The Cultural Problem: “Borrowers Will Take Loans and Not Pay Back”
This isn’t just speculation. It’s behavior pattern data:
According to FCCPC’s 2025 enforcement reports:
- Banking sector generates the most consumer complaints (loan deductions, unauthorized charges, transaction disputes)
- Digital lending complaints include harassment and deliberate borrower fraud
The fraud works like this:
- Borrower downloads 10 different loan apps
- Takes ₦10,000 from each (₦100,000 total)
- Defaults on all 10
- Ignores harassment (blocks numbers, deletes apps)
- Waits 6 months
- Downloads 10 new loan apps under a different phone number
- Repeats
Why does this work? Because the 10 apps don’t share data. Each app sees a “new” borrower with no credit history.

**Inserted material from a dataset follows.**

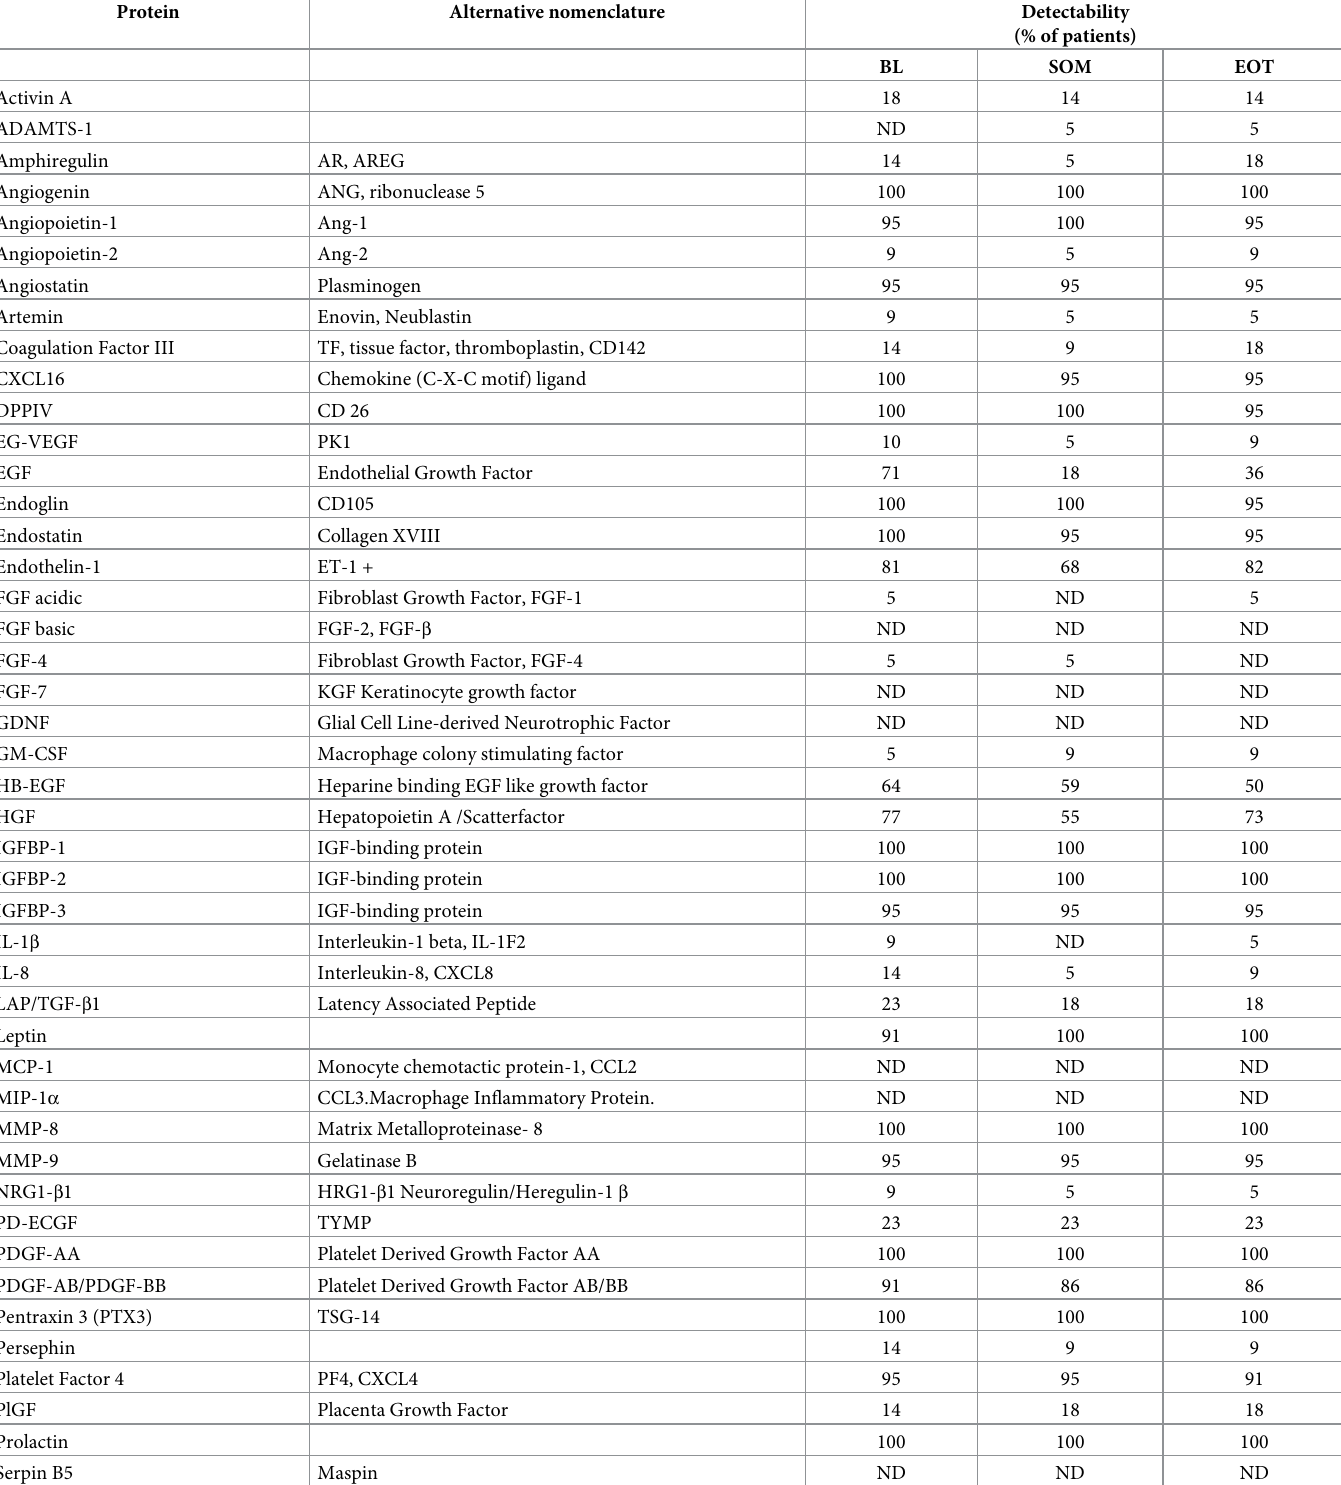
Table 1. Detection of angiogenic factors in the protein array patient cohort (n=22 patients).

This is what is called“consumptive use” of credit. Borrowers aren’t using loans to start businesses, buy productive assets, or invest in education. They’re using them for short-term consumption—knowing they won’t repay.
And why would they repay? The consequences are minimal:
- BVN blacklisting (doesn’t affect telco credit or new fintech apps)
- Harassment (illegal under DEON, borrowers can report to FCCPC)
- Legal action (too slow, too expensive for ₦10,000 loans)
The “Serpent from the Garden of Eden” Problem
This is already happening.
Pre-DEON Regulations (before July 2025):
- Loan sharks accessed borrowers’ phone contacts without permission
- Sent defamatory messages to friends, family, employers
- Public debt shaming via WhatsApp groups, Facebook posts
- Harassment via threatening calls, fake police reports
Post-DEON Regulations (after July 2025):
- These practices are illegal
- FCCPC actively sanctions violators
- 45 apps blacklisted for continued violations
- Apple and Google ordered to delist non-compliant apps
But here’s the trap: When lenders can’t collect ethically, and borrowers face no real consequences for default, the temptation to use unethical recovery tactics remains.
Some lenders will comply with FCCPC regulations. Others will operate underground. And borrowers who deliberately defraud lenders will keep exploiting the coordination gap.
FCCPC can cane erring lenders. But that doesn’t fix the structural incentive to cheat.
The Verdict: Regulation Without Coordination Is Incomplete
FCCPC has done remarkable work:
- 521 lenders registered
- 45 illegal apps blacklisted
- ₦10 billion recovered for consumers
- DEON Regulations enforced since July 2025
But regulation alone doesn’t fix fragmentation.
Nigeria’s credit ecosystem needs coordinated infrastructure:
- Unified credit scoring (real-time, shared across all lenders)
- Mandatory data exchange (fintech-bank-telco interoperability)
- Repayment incentives (credit score improvements, lower rates for good borrowers)
- Unified consequences (BVN blacklisting + telco suspension + fintech access denial)
- Financial literacy (borrowers understand long-term consequences)
Without this, credit will continue going to consumptive use. Borrowers will keep defaulting. Lenders will keep resorting to illegal recovery. And FCCPC will keep playing whack-a-mole with bad actors.
But until someone—CBN, FCCPC, NITDA, Ministry of Finance, or a joint task force—builds the unified credit infrastructure that makes all lenders and borrowers operate within a shared system, Nigeria’s credit paradox will persist.
You can’t fix coordination failure with regulation alone. You need infrastructure.
And right now, Nigeria has 521 lenders building 521 separate systems—when what it needs is one shared foundation that everyone builds on top of.